Cork In 50 Artworks, No 7: A View of Cork from Audley Place, by John Butts 

The 18th-century panorama of Cork contains buildings and features that are still in existence today. A closer look, though, reveals the artist took some liberties in the vista he portrays 
Cork In 50 Artworks, No 7: A View of Cork from Audley Place, by John Butts 

A View of Cork from Audley Place, by John Butts, 

The vista from Bell’s Field at the top of Patrick’s Hill is one of the best-known views of the second city. It featured recently in TV series The Young Offenders, with the protagonists having a heart-to-heart on a bench overlooking Shandon Bells.

Take a first glimpse at John Butts’ A View of Cork from Audley Place, painted in around 1750, and you’d be forgiven for imagining that the two figures in the foreground of the landscape occupy much the same position as Conor and Jock did 270 years later. The positioning of Shandon and the buildings on the quayside, the distant mêlée of the city centre, are the same.

But look a little closer, and you’ll realise Butts has tricked you. His landscape is impossible; it’s a composite, a stitched together foreground and midground from different angles.

Dr Michael Waldron is curator at The Crawford Art Gallery, where the Butts landscape now makes its home in a building visible in the painting itself, which was then a recently constructed Customs House.

Dr Waldron has walked around Audley Place and the Patrick’s Hill vicinity, puzzling over Butts’ composition: he believes the vantage point seen in the midground of the painting is only visible from further down Cork’s famously steep hill, closer to where Bruce College is now based.

Despite Butts’ creative licence, though, to Dr Waldron the painting is “Cork before your eyes, topographically speaking. It kind of invents a foreground, but essentially the middle of the painting is a portrait of the city at a very particular moment in its history.

“You have the city centre itself, and the island at the centre: it’s bathed in sunlight and I think it’s an image of prosperity, even welcome. It’s summer, so the trees are in full leaf; it’s evening, because the sun is shining on the north face of Shandon. We’re getting the best image of the city, at a remove.”
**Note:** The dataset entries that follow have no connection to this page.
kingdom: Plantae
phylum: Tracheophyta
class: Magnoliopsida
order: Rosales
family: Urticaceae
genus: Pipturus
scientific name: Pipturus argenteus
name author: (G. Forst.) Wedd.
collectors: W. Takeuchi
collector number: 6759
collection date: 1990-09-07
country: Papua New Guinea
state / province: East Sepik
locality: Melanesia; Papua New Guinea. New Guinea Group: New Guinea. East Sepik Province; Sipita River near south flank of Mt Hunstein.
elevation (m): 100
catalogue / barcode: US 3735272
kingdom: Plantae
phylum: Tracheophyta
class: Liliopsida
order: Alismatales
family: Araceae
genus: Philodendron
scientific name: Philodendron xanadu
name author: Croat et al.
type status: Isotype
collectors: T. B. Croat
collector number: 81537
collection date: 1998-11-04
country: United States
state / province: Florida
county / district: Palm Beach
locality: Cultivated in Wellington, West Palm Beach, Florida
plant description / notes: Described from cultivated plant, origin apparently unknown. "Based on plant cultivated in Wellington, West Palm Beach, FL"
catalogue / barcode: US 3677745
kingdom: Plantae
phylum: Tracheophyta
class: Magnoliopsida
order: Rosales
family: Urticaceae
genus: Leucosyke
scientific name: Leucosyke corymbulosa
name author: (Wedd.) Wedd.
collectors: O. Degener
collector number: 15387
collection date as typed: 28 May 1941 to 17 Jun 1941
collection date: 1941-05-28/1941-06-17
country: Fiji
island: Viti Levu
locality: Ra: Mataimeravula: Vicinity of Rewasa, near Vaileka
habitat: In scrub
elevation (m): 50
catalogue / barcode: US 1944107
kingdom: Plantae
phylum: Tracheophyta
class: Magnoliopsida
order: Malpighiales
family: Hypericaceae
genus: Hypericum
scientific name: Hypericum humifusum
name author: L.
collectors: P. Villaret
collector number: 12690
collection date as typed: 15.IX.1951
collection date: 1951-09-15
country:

 It’s a vantage point likely to have appealed to the kind of wealthy patrons Butts had in mind while working on his painting. It’s unknown whether he was working on commission or hoping to sell the work on spec but, Dr Waldron points out, many merchant families of the day lived at an affluent remove from the cholera- and TB-ridden city centre.

“They may have had business and property in the city centre, but they were probably living in Montenotte or Tivoli, in suburban areas where they could still have views of the city,” he says. “Their commerce was rooted in the city, so having a view of it at arms’ length meant you could still have an affection for it, but you didn’t have to deal with its social and public health problems.”

Some of the buildings still in existence today from A View of Cork. 
Some of the buildings still in existence today from A View of Cork. 

 John Butts lived a short life, and died penniless in Dublin, where he moved for work as a theatrical set painter in the years after producing his view of Cork in his twenties. Not a great deal of his work survives, and he’s probably best known for having taught two painters who emerged in his immediate wake, Nathaniel Grogan and James Barry.

His painting of his native Cork, heavily influenced in composition and style by the works of Dutch masters whose pastoral landscapes he was probably only familiar with through prints, is not only a depiction of a city in an important phase of growth, but an early example of an emerging culture of Irish visual art.

“The Ireland of the 17th century was a turbulent place,” Dr Waldron says. “The Siege of Cork was in the late 17th century. While investment in art existed, it was really the early 18th century that things start to settle politically and economically. The Georgian period was this great period of prosperity for some, accompanied by a population boom. The Irish art scene started to emerge.” 

 On loan to the Crawford, the Butts landscape went up for auction in 2005, the year Cork was European Capital of Culture. It was purchased for €700,000 by the local McCarthy family for permanent donation to the Crawford’s collection.

“It came at a really important moment for the collection, because the next year, we became a National Cultural Institution, and therefore it became part of the national collection,” Dr Waldron says.

“It was a very important hinge moment where the gallery moved from municipal to national. A painting like this being held for the nation and being available to view free of charge is a big deal. This could never have disappeared into a bank vault; it’s a gem. And there couldn’t be any other home for it.”